Let suppose that bK is going to be mated.
In the initial position he may be in king's phase (bK), or already in another phase (bQK or bRK or bBK or bSK), and we need one move less. We may have Forsberg twins, where for each twin the bK changes phase on its square.
The bK can change phase when a black piece, already present on the board, is captured or a black pawn might have previously been promoted to a black piece (and that means we need one more move). We may have Forsberg twins, where for each twin a black piece changes type (bQ or bR or bB or bS or bP) on its square.
The promoted piece can be captured on the promotion square or after it moves to another square, (and that means we need one more move).

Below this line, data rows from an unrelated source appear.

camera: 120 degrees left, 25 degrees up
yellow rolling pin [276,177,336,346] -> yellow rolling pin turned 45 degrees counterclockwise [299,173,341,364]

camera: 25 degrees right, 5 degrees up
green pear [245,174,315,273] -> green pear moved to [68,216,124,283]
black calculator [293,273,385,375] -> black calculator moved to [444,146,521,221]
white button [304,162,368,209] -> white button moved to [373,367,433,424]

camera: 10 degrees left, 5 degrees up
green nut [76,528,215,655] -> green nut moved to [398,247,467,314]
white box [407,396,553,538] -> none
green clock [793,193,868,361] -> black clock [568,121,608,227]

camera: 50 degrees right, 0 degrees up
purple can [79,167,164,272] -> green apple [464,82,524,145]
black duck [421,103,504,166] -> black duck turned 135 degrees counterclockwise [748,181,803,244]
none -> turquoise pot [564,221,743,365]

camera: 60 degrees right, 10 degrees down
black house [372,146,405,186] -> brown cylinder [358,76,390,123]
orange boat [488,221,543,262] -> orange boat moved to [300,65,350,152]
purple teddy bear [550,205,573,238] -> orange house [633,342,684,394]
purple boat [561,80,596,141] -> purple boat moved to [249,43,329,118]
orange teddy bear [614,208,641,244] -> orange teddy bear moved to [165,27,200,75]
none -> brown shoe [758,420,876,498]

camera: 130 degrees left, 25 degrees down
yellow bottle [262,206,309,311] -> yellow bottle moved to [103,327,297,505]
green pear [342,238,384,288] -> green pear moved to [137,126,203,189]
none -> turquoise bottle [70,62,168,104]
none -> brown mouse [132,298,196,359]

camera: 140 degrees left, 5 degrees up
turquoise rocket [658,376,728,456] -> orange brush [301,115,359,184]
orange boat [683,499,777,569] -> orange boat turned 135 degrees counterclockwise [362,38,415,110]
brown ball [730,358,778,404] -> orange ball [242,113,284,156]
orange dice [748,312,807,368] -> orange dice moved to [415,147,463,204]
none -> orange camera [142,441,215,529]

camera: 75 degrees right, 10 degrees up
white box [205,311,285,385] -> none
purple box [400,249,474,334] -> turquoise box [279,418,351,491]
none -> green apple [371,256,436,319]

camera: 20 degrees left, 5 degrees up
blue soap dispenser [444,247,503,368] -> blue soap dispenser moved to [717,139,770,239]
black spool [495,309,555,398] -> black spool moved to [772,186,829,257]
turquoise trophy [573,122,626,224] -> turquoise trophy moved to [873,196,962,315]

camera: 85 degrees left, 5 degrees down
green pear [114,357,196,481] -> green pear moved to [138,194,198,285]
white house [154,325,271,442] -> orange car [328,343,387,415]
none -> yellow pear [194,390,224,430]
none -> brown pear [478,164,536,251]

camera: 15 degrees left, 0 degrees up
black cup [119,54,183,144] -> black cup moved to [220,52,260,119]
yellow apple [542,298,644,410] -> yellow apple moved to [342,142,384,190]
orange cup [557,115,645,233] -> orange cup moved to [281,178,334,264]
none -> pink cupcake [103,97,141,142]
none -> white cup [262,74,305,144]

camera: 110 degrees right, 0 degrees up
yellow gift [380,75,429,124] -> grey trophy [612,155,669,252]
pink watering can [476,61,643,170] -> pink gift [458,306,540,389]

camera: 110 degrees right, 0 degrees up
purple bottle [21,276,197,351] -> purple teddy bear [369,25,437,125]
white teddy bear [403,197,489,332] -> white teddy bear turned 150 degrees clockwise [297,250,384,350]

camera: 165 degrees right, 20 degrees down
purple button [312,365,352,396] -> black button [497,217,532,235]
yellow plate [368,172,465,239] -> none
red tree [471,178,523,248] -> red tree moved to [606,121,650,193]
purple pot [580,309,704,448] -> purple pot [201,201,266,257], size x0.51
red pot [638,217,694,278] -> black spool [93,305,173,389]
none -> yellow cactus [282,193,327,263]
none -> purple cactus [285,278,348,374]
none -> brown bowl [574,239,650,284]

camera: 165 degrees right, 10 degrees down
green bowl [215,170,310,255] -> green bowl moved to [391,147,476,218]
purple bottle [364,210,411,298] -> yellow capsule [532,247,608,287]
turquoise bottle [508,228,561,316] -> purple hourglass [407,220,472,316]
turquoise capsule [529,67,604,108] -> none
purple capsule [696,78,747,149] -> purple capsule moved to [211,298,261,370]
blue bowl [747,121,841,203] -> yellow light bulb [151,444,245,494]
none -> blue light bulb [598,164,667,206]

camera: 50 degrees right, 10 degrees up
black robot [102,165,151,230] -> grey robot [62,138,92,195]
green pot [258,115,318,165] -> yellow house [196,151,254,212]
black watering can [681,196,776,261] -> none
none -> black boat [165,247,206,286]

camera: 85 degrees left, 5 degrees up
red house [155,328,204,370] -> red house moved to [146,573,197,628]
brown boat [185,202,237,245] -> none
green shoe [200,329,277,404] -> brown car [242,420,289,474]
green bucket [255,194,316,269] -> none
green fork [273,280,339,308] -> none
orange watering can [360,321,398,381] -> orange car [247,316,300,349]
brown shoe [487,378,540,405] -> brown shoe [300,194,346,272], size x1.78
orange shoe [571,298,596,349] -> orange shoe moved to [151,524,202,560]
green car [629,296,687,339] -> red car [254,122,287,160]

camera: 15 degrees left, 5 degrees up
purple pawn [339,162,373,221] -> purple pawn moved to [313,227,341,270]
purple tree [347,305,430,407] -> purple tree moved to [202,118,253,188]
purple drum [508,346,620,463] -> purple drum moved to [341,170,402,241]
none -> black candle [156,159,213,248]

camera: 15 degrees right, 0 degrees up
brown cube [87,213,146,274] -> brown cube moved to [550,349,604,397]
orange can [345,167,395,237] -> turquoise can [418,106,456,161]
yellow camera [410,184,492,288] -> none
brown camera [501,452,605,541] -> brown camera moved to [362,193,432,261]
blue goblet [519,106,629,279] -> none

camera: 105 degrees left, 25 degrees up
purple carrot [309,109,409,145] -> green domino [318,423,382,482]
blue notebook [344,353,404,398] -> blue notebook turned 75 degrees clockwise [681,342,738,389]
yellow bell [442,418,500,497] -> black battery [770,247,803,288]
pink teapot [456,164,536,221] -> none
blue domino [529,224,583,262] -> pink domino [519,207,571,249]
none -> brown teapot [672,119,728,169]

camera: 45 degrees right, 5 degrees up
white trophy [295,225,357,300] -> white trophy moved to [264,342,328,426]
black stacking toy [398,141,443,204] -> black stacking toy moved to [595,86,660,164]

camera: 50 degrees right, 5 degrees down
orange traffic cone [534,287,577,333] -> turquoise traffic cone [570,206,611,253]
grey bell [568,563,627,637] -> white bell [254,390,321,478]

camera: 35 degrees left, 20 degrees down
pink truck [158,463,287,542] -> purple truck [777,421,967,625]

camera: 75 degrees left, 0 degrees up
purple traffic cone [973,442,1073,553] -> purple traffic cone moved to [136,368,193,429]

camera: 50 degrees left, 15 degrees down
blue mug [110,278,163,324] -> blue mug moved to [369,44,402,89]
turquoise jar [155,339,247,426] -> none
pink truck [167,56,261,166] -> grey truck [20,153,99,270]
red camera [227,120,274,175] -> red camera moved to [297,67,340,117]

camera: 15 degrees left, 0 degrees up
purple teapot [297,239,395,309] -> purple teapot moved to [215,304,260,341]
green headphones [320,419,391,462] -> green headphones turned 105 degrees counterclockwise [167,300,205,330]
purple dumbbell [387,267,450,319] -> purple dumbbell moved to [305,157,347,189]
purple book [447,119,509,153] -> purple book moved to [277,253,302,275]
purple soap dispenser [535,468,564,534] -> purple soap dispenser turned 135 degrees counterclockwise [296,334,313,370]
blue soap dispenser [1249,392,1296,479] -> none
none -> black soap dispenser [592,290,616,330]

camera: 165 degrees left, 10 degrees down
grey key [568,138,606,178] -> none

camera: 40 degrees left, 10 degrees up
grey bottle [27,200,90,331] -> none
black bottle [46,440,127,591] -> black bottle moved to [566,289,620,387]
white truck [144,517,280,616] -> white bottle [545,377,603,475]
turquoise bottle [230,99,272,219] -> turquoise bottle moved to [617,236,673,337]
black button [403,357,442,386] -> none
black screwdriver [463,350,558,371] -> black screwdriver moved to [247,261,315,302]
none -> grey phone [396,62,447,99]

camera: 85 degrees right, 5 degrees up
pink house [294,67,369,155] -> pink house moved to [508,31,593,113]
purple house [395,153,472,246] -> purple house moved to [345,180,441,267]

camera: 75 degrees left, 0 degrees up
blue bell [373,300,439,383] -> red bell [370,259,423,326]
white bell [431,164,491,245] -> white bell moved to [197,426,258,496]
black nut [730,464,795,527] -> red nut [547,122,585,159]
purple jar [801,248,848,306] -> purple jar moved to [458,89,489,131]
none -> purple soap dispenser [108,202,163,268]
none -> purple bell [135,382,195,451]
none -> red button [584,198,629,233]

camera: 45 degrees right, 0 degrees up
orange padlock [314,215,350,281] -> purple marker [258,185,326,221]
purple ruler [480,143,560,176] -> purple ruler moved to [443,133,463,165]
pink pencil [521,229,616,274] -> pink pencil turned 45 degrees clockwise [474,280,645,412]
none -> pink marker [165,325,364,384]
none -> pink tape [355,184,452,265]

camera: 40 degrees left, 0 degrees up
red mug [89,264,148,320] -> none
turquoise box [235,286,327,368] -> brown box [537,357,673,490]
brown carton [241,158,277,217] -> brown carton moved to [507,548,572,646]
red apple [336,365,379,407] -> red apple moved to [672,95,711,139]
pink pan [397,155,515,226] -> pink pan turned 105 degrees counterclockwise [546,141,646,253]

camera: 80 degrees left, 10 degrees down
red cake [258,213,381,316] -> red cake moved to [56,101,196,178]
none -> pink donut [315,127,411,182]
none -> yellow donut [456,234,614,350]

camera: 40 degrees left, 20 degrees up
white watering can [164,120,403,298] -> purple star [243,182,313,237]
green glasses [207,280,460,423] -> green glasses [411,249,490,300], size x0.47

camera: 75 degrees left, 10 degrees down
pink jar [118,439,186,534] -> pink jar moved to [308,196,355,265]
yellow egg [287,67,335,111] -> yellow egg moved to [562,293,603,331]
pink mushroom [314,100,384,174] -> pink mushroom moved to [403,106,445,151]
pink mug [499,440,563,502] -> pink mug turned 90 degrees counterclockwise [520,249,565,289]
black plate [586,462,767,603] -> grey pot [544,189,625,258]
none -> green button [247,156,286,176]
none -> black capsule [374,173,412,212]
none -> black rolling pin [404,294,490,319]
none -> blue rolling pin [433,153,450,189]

Let us see now some 5-phasic problems by Greek composers.

 8/1p2R3/7P/1P1P3p/3k4/3p3P/p2Pp1p1/1b6 (6 + 8) Problem-611 Emmanuel Manolas 4th Honourable Mention, Thematic Tourney 1, KoBulchess.com, 2012 h#3, KoBul kings (wRKe7 + bKd4) 5 solutions 1.g1=Q h7 2.Qg8 hxg8=Q(bK=bQK) 3.QKa1 Qg7# 1.g1=R h7 2.Rg8 hxg8=Q(bK=bRK) 3.RKh4 Qg4# 1.e1=B RKxe1(bK=bBK) 2.BKa7 RKe8 3.b6 RKa8# 1.e1=S RKxe1(bK=bSK) 2.SKc2+ RKc1+ 3.SKb4 RKc4# 1.Kc5 d6 2.Kb6 d7 3.Kc7 d8=Q# 5-phasic task 2K3b1/1P5s/4P1P1/pP6/3k4/p7/2P1R2q/2r5 (7 + 7) Problem-612 Emmanuel Manolas 2nd Prize KoBulchess.com July 2012 h#2, KoBul kings (wKc8 + bKd4) 5 solutions 1.Qg2 Rxg2(bK=bQK) 2.QKh8 g7# 1.Bxe6+ Rxe6(bK=bBK) 2.BKa7 b6# 1.Rxc2+ Rxc2(bK=bRK) 2.RKa4 Rc4# 1.Kc5 gxh7(bK=bSK) 2.a4 Re5# 1.Kc5 Re5+ 2.Kb6 b8=Q# 5-phasic task s6b/r4p1p/2k5/Pp4P1/1PpR3P/1p1P3K/6P1/8 (8 + 9) Problem-613 Ioannis Garoufalidis original h#2, KoBul kings (wKh3 + bKc6), 5 twins, a) diagram : 1.Sc7 a6 2.Kb6 Rd6# b) with bKQc6 : 1.QKg6 Rd6+ 2.QKh5 g4# c) with bKRc6 : 1.cxd3 Rd5 2.RKc3 Rc5# d) with bKBc6 : 1.Re7 a6 2.Re8 Rd6# e) with bKSc6 : 1.SKe7 Re4+ 2.SKg8 Re8# The phase-changing of bK takes place before the 1st black move. 5-phasic task

paul said...

Problem 613: In four of the five phases is no need of Kobul rules.

Emmanuel Manolas said...

Thank you Paul for your justified comment.
We may suppose that the changing of phase for the bK has happened before the move B1. For example, in the position [s6b/r4p1p/2k5/Pp4P1/1Ppp2RP/1p1P3K/6P1/8] with h#2.5 and with Forsberg changing of the piece on d4, the five solutions are close enough to full use of KoBul rules, including KoBul captures. (But, in two cases we have two transpositions of the moves. Have you any ideas for a version?)
Accepting only the white move Rxd4 as last white move, we observe unique mating of the bK in all his phases, which was the subject of this post.